You'd still have to say what to do with the data. This means it doesn't throw a parsing error, but rather throws an error when it tries to handle it. Of course, I like the Universal setup and since there are non-critical extensions you don't always need to handle it. I'm just commenting this doesn't completely solve the issue.

rkeene commented 5 years ago

Extensible blocks could be also used for #1150

dbohdan commented 5 years ago

I come to this discussion from a very different angle: I am interested in decentralized means of exchanging messages between cryptographic identities. My knowledge of Nano is limited to reading the whitepaper and some discussions of it and asking @rkeene a few questions on #tcl, but perhaps my perspective will be useful.

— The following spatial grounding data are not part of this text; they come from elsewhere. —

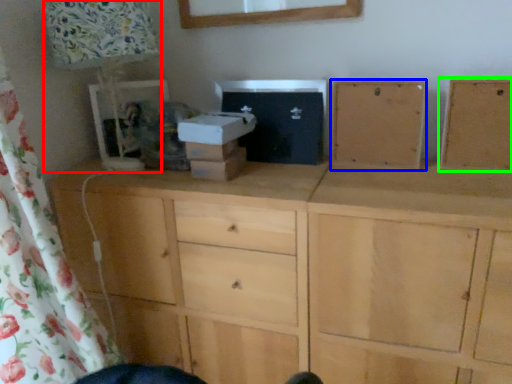
Question: Which object is positioned farthest from table lamp (highlighted by a red box)? Select from cabinetry (highlighted by a blue box) and cabinetry (highlighted by a green box).

Choices:
 (A) cabinetry
 (B) cabinetry

Answer: (B)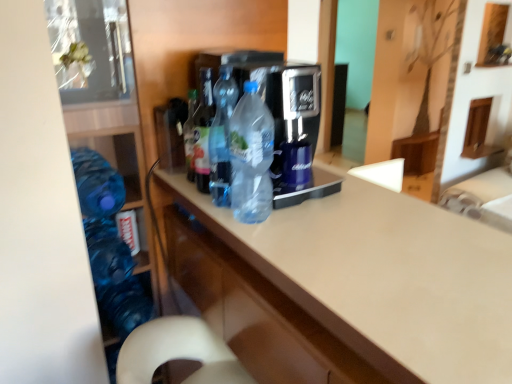
Find the location of a particular element. Image resolution: width=512 pixels, height=384 pixels. vacant region to the left of translucent plastic bottle at center, which appears as the 4th bottle when viewed from the left is located at coordinates (211, 211).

If Nano had the ability to attach arbitrary data to a transaction, it could become a basis for distributed applications. Building on top of it would take care (at least in part) of two major difficulties associated with developing distributed applications: user identity and reliable P2P networking. Nano in particular is attractive because it has existing peers to route the messages for you. Most cryptocurrencies are not suited for this due to the scalable transaction costs. (Nobody wants their chat app suddenly to get expensive because Foocoin is soaring.) Messaging of this kind does not need a separate extension per application. It would be enough to let one user send raw bytes to another with a transaction and leave it up to the users' applications to interpret them.

However, implementing this may be contrary to Nano's goals as a cryptocurrency. If successful, it will create a large volume of low-amount transactions whose purpose is not the exchange of money, but of information. It may also attract malicious uses, such as botnet command and control. How it would affect the peer network requires economic analysis.